Problem requirements. Rewrite all of the data below, changing "photograph" to "image" and keeping everything else the same. Leave the pictures out of your answer.

Data section.

********

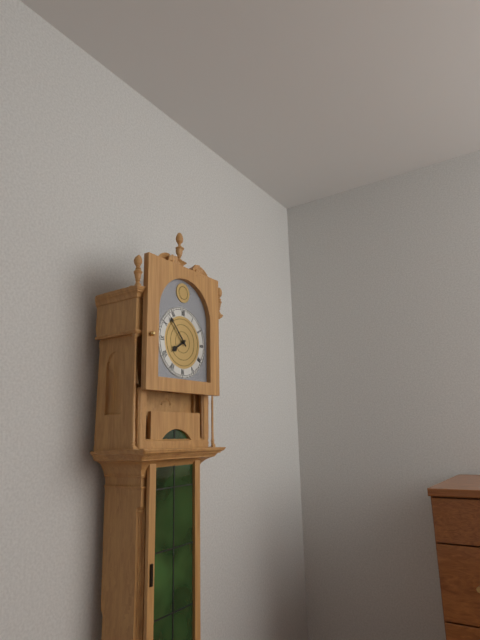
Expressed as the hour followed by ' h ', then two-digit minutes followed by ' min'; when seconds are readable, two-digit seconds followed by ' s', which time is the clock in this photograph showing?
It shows 7 h 53 min
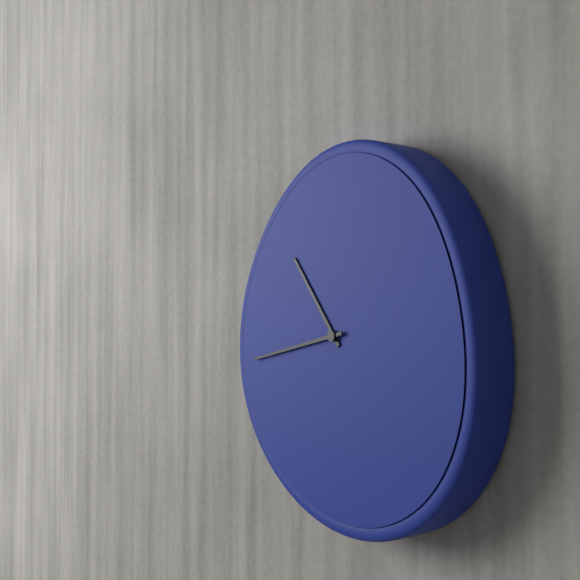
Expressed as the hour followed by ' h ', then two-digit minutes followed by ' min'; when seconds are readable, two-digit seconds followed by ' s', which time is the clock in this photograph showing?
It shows 10 h 43 min
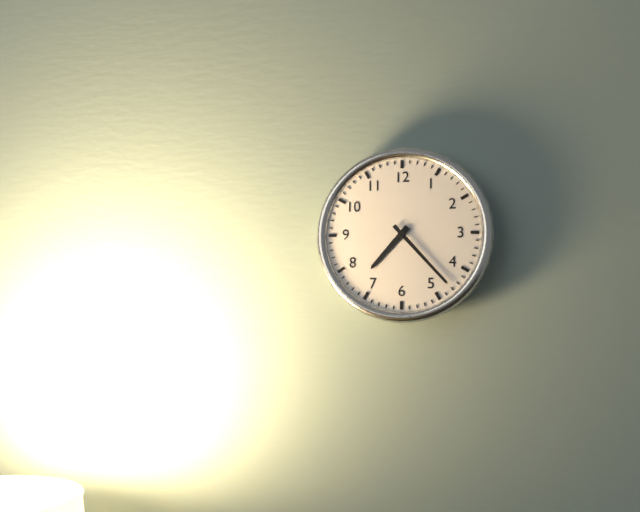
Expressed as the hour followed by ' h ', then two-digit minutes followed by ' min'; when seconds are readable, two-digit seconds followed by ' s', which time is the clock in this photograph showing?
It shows 7 h 23 min
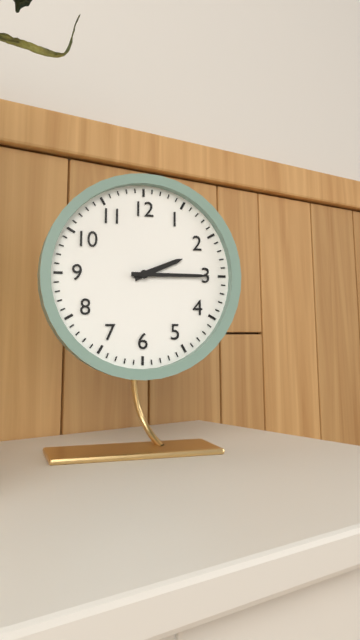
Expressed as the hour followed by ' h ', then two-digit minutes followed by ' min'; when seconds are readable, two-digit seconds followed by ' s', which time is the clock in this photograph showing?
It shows 2 h 15 min
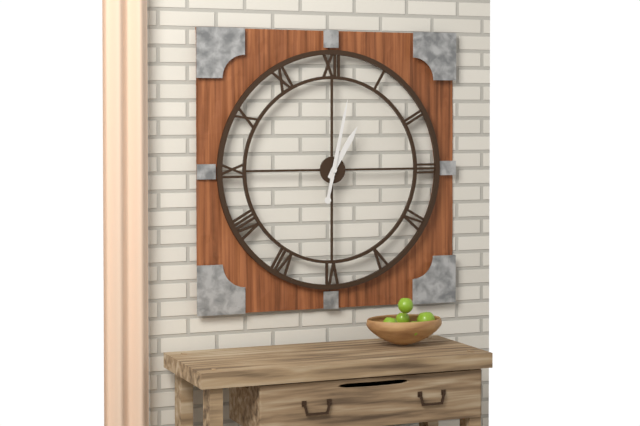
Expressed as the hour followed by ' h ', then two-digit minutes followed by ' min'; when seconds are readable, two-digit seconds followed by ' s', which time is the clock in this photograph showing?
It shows 1 h 02 min
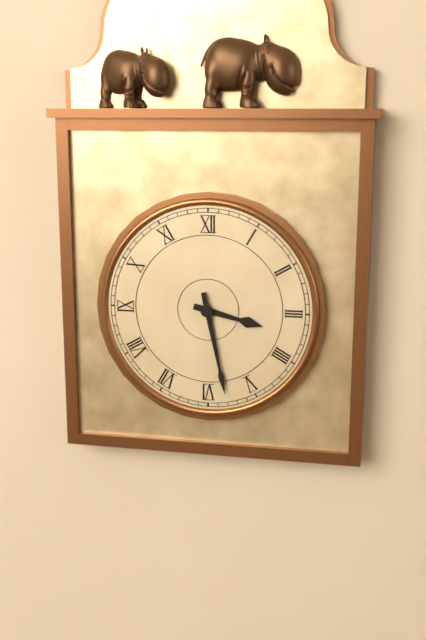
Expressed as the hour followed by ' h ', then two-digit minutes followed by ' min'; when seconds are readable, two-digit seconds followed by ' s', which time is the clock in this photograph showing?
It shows 3 h 28 min
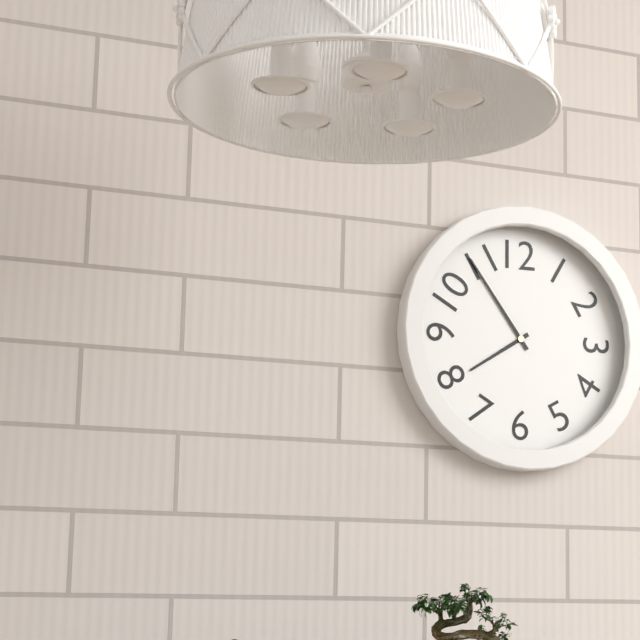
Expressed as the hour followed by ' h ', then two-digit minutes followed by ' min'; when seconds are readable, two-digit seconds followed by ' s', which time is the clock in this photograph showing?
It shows 7 h 54 min
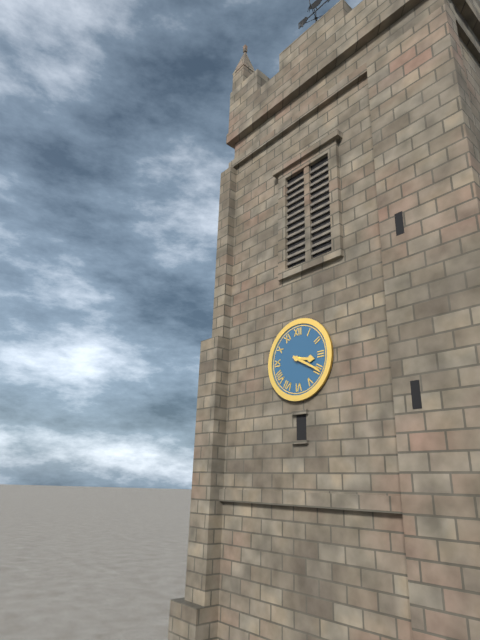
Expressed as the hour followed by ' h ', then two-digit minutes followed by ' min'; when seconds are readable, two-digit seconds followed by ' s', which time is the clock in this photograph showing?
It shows 3 h 20 min
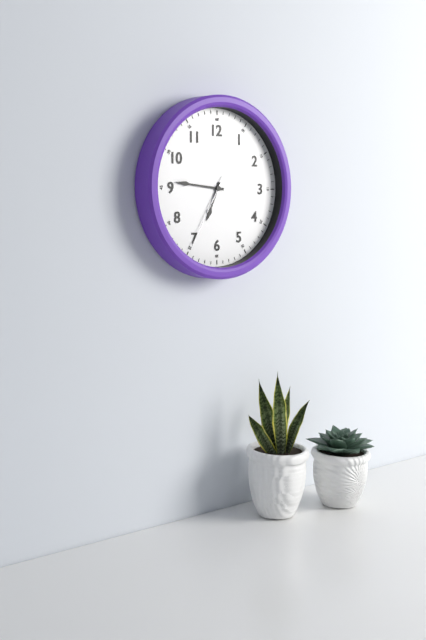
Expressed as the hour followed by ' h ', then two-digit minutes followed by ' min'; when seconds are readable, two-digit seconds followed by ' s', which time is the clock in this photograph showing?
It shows 6 h 46 min 35 s
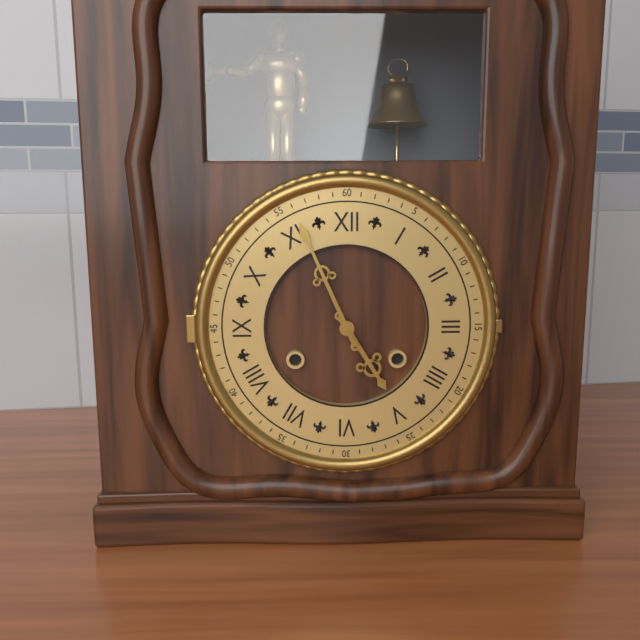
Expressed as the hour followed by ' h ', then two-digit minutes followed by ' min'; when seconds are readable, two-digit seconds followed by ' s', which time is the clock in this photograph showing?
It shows 4 h 56 min
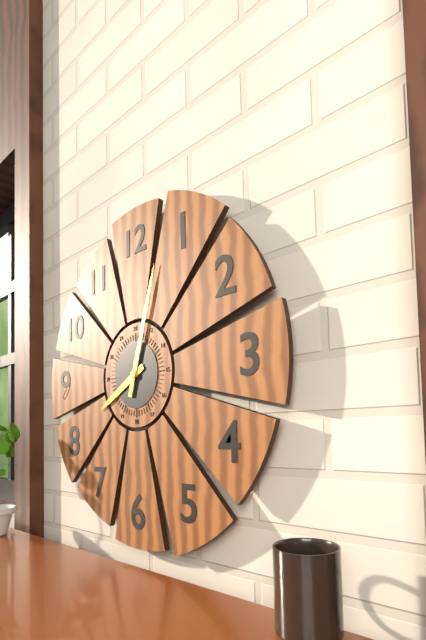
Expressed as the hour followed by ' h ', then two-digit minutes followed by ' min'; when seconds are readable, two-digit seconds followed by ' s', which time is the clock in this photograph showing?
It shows 8 h 03 min
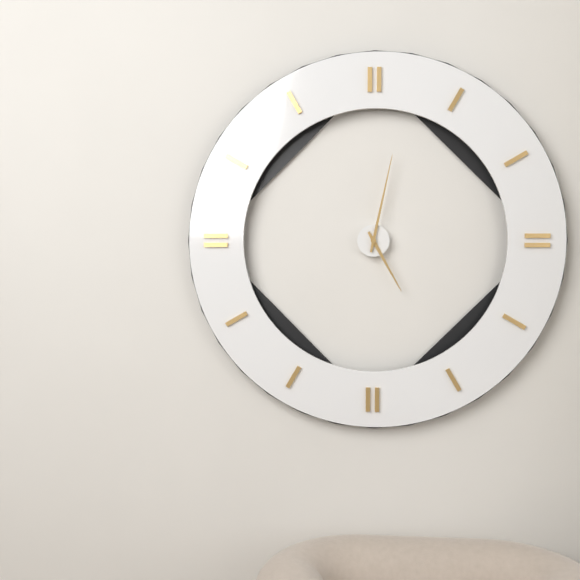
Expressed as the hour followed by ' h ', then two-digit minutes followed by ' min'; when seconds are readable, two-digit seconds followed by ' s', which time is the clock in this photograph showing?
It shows 5 h 02 min
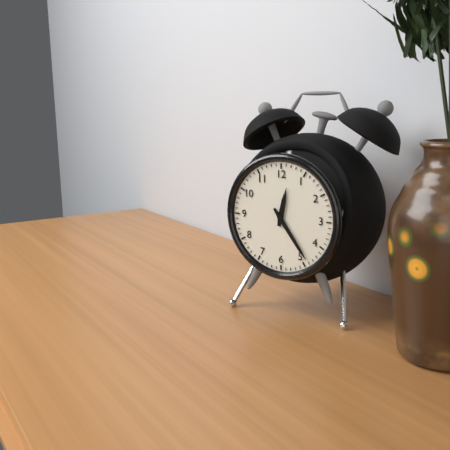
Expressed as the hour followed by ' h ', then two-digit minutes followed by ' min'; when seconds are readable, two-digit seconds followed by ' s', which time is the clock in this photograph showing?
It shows 12 h 24 min
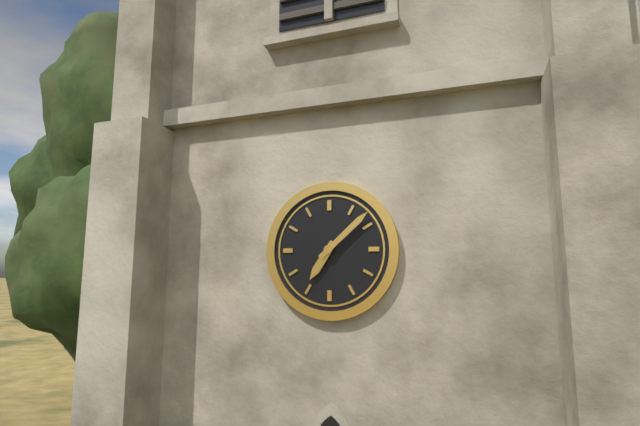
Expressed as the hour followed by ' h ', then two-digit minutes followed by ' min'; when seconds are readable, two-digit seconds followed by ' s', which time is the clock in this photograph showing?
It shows 7 h 08 min
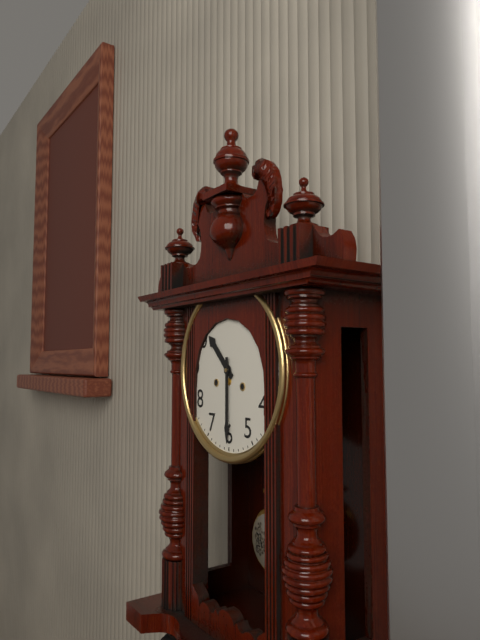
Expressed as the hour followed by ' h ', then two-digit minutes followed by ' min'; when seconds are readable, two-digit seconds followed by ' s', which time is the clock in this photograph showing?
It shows 10 h 30 min
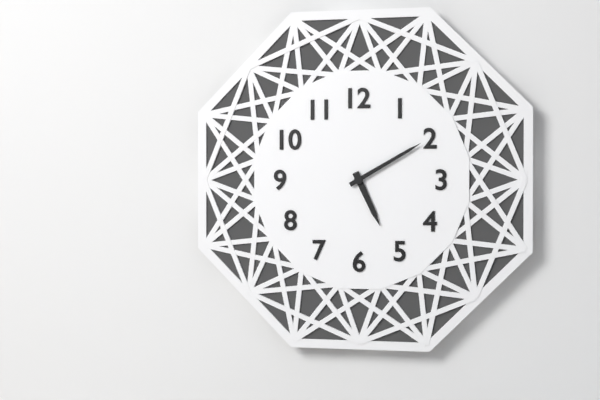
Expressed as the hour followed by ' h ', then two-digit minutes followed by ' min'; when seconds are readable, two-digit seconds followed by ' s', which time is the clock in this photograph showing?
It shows 5 h 10 min
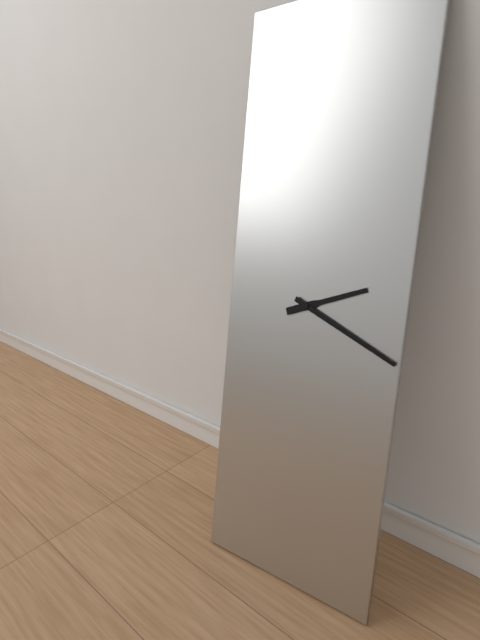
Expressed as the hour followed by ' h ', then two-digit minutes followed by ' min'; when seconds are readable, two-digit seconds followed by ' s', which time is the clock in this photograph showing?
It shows 2 h 19 min
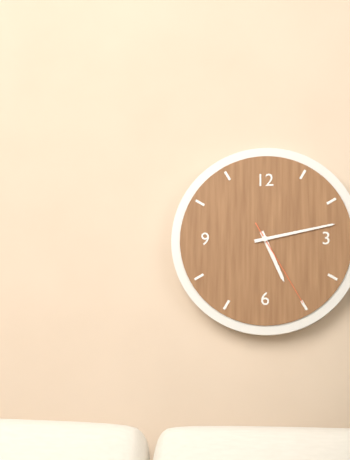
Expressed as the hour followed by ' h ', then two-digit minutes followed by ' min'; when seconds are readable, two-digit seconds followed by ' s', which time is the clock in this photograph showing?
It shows 5 h 13 min 25 s
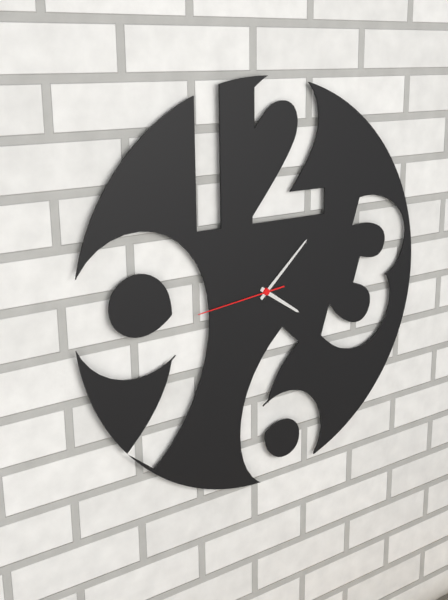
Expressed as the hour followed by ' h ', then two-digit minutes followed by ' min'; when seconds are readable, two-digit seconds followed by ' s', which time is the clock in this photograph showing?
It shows 4 h 08 min 44 s
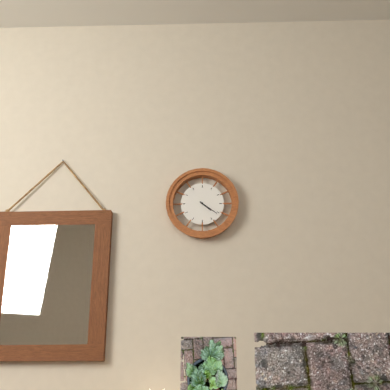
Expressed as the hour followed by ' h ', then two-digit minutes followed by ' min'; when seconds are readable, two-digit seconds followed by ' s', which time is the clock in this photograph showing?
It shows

********

Result for this task.
Expressed as the hour followed by ' h ', then two-digit minutes followed by ' min'; when seconds are readable, two-digit seconds followed by ' s', which time is the clock in this image showing?
It shows 7 h 53 min
Expressed as the hour followed by ' h ', then two-digit minutes followed by ' min'; when seconds are readable, two-digit seconds followed by ' s', which time is the clock in this image showing?
It shows 10 h 43 min
Expressed as the hour followed by ' h ', then two-digit minutes followed by ' min'; when seconds are readable, two-digit seconds followed by ' s', which time is the clock in this image showing?
It shows 7 h 23 min
Expressed as the hour followed by ' h ', then two-digit minutes followed by ' min'; when seconds are readable, two-digit seconds followed by ' s', which time is the clock in this image showing?
It shows 2 h 15 min
Expressed as the hour followed by ' h ', then two-digit minutes followed by ' min'; when seconds are readable, two-digit seconds followed by ' s', which time is the clock in this image showing?
It shows 1 h 02 min
Expressed as the hour followed by ' h ', then two-digit minutes followed by ' min'; when seconds are readable, two-digit seconds followed by ' s', which time is the clock in this image showing?
It shows 3 h 28 min
Expressed as the hour followed by ' h ', then two-digit minutes followed by ' min'; when seconds are readable, two-digit seconds followed by ' s', which time is the clock in this image showing?
It shows 7 h 54 min
Expressed as the hour followed by ' h ', then two-digit minutes followed by ' min'; when seconds are readable, two-digit seconds followed by ' s', which time is the clock in this image showing?
It shows 3 h 20 min
Expressed as the hour followed by ' h ', then two-digit minutes followed by ' min'; when seconds are readable, two-digit seconds followed by ' s', which time is the clock in this image showing?
It shows 6 h 46 min 35 s
Expressed as the hour followed by ' h ', then two-digit minutes followed by ' min'; when seconds are readable, two-digit seconds followed by ' s', which time is the clock in this image showing?
It shows 4 h 56 min
Expressed as the hour followed by ' h ', then two-digit minutes followed by ' min'; when seconds are readable, two-digit seconds followed by ' s', which time is the clock in this image showing?
It shows 8 h 03 min
Expressed as the hour followed by ' h ', then two-digit minutes followed by ' min'; when seconds are readable, two-digit seconds followed by ' s', which time is the clock in this image showing?
It shows 5 h 02 min
Expressed as the hour followed by ' h ', then two-digit minutes followed by ' min'; when seconds are readable, two-digit seconds followed by ' s', which time is the clock in this image showing?
It shows 12 h 24 min
Expressed as the hour followed by ' h ', then two-digit minutes followed by ' min'; when seconds are readable, two-digit seconds followed by ' s', which time is the clock in this image showing?
It shows 7 h 08 min
Expressed as the hour followed by ' h ', then two-digit minutes followed by ' min'; when seconds are readable, two-digit seconds followed by ' s', which time is the clock in this image showing?
It shows 10 h 30 min
Expressed as the hour followed by ' h ', then two-digit minutes followed by ' min'; when seconds are readable, two-digit seconds followed by ' s', which time is the clock in this image showing?
It shows 5 h 10 min
Expressed as the hour followed by ' h ', then two-digit minutes followed by ' min'; when seconds are readable, two-digit seconds followed by ' s', which time is the clock in this image showing?
It shows 2 h 19 min
Expressed as the hour followed by ' h ', then two-digit minutes followed by ' min'; when seconds are readable, two-digit seconds followed by ' s', which time is the clock in this image showing?
It shows 5 h 13 min 25 s
Expressed as the hour followed by ' h ', then two-digit minutes followed by ' min'; when seconds are readable, two-digit seconds followed by ' s', which time is the clock in this image showing?
It shows 4 h 08 min 44 s
Expressed as the hour followed by ' h ', then two-digit minutes followed by ' min'; when seconds are readable, two-digit seconds followed by ' s', which time is the clock in this image showing?
It shows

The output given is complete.